KEY POINTS
- UCH patients protest over 17- day power cut disrupts health delivery especially critical patient care.
- Blackout will prevent operations, diagnostic imaging and treatments to patients.
- This is because, facing the organization with a new difficult challenge of having to spend N80 million monthly on electricity bill.
The patients through their relatives demanded that immediate attention should be given to restore electricity and water supply at the University College Hospital (UCH) in Ibadan, Oyo State after power was out for 17 days.
Because of the blackout precipitated by unpaid bills, key operations in health facilities such as surgery and diagnosis have been impossible, prompting anger from patients and their kin.
Services affecting important health changes
With some patients clinical requirements ranging from oxygen support, renal replacement, mechanical ventilation and other life sustaining interventions, power cut by the Ibadan Electricity Distribution Company has adversely affected the ability of UCH to respond.
It includes delayed operations, missed surgeries, and other consummatory pressures on people with critical health conditions.

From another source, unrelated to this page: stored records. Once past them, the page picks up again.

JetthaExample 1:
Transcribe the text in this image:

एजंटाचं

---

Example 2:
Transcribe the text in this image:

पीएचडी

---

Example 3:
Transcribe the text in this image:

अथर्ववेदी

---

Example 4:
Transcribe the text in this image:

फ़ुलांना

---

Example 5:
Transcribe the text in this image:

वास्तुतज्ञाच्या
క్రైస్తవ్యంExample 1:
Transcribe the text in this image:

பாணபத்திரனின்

The protesters have filmed different incident and uploaded them on social media while chanting to the management of the hospital to address the issue and supply power.
Hospital’s financial responsibility and action
According to the UCH management, the hospital operates under the “Band A” electricity tariff that costs the management N80 million per month.

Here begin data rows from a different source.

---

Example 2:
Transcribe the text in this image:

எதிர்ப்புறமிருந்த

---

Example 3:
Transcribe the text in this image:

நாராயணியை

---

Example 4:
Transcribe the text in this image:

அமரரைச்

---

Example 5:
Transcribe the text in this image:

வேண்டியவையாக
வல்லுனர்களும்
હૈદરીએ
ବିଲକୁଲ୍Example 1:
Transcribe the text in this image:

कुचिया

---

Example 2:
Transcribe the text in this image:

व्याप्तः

This financial pressure has been instrumental in the delay and has made patients as well as healthcare providers put up in very helpless conditions.
The experience of UCH draws attention to problems that affect most public hospitals in Nigeria struggling to deliver important services while grappling with escalating costs.
This is specifically because protesters are asking for a quick outcome so that patients can get the care they deserve.